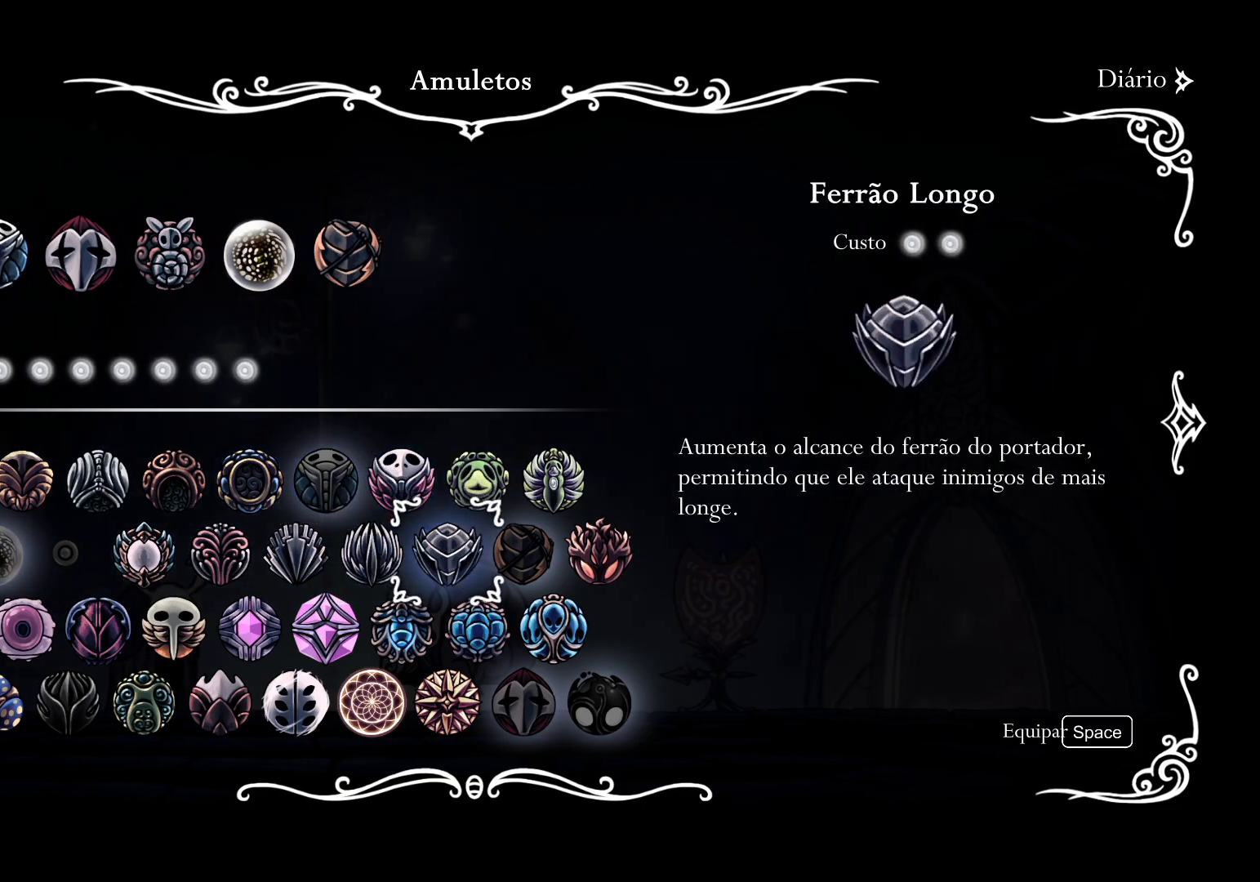
{"keys": ["s"], "mouse": [], "events": [[100, "s", "down"]]}
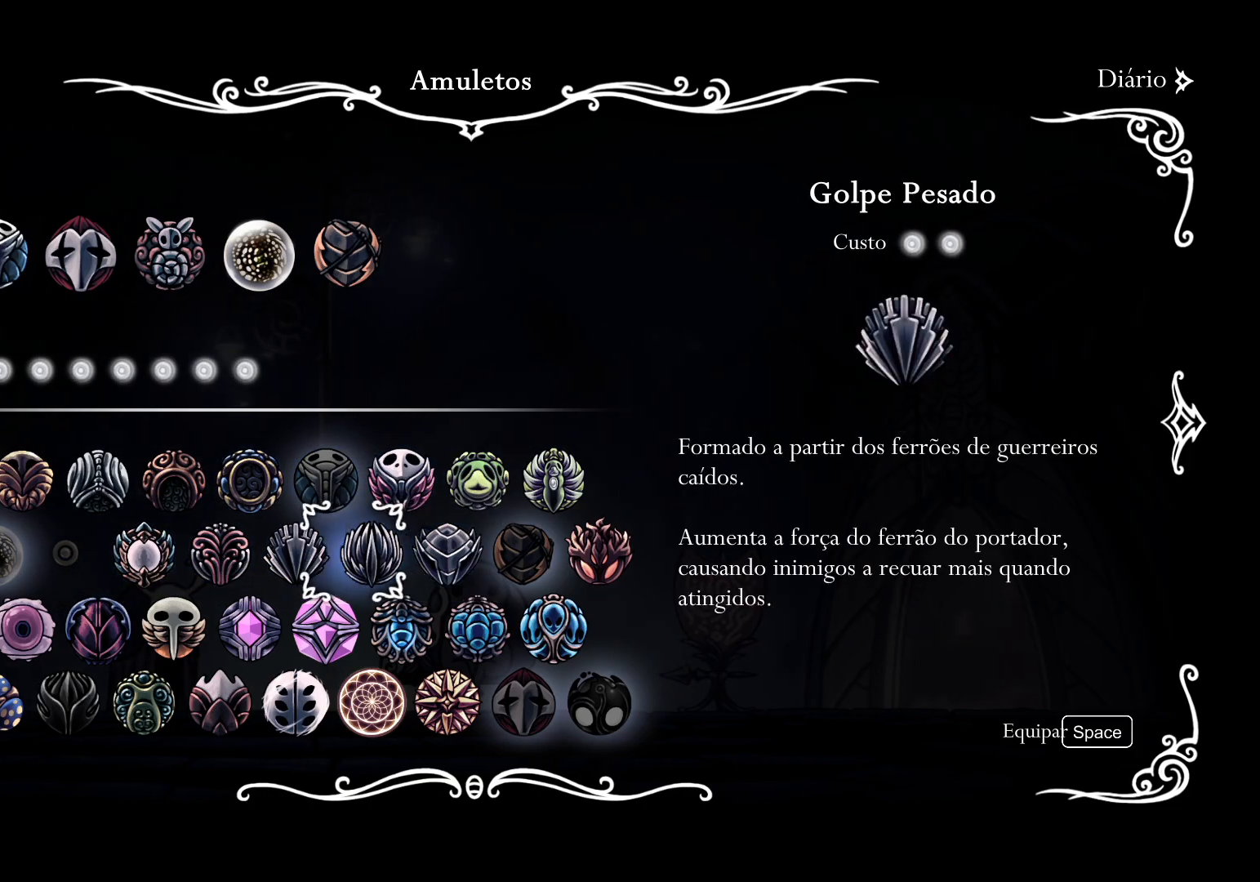
{"keys": [], "mouse": [], "events": [[167, "s", "up"], [350, "f", "down"], [500, "f", "up"]]}
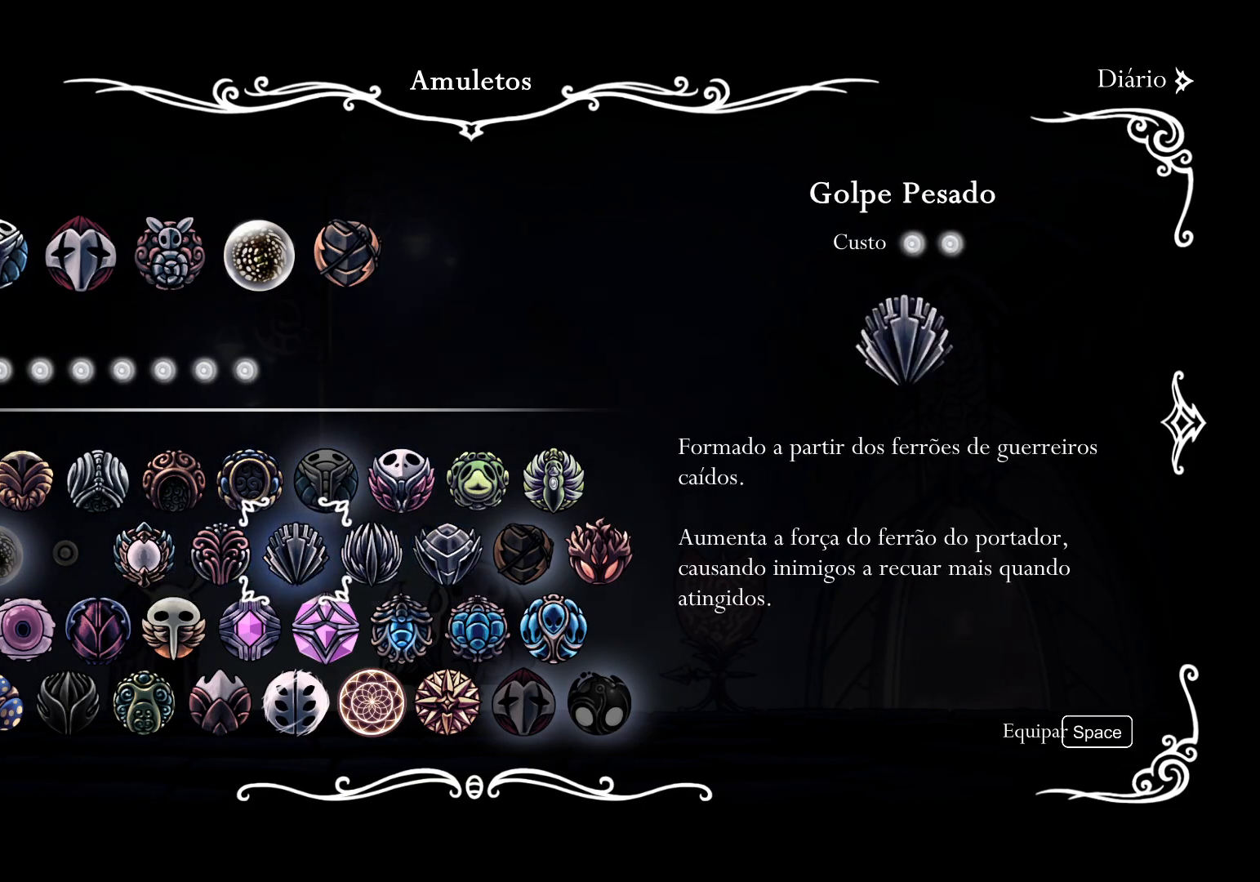
{"keys": ["f"], "mouse": [], "events": [[267, "e", "down"], [367, "e", "up"], [450, "f", "down"]]}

**Brief**
Each line of the listing is to be retyped exactly, and its pictures are to be dropped.

**Result**
{"keys": ["s"], "mouse": [], "events": [[100, "s", "down"]]}
{"keys": [], "mouse": [], "events": [[167, "s", "up"], [350, "f", "down"], [500, "f", "up"]]}
{"keys": ["f"], "mouse": [], "events": [[267, "e", "down"], [367, "e", "up"], [450, "f", "down"]]}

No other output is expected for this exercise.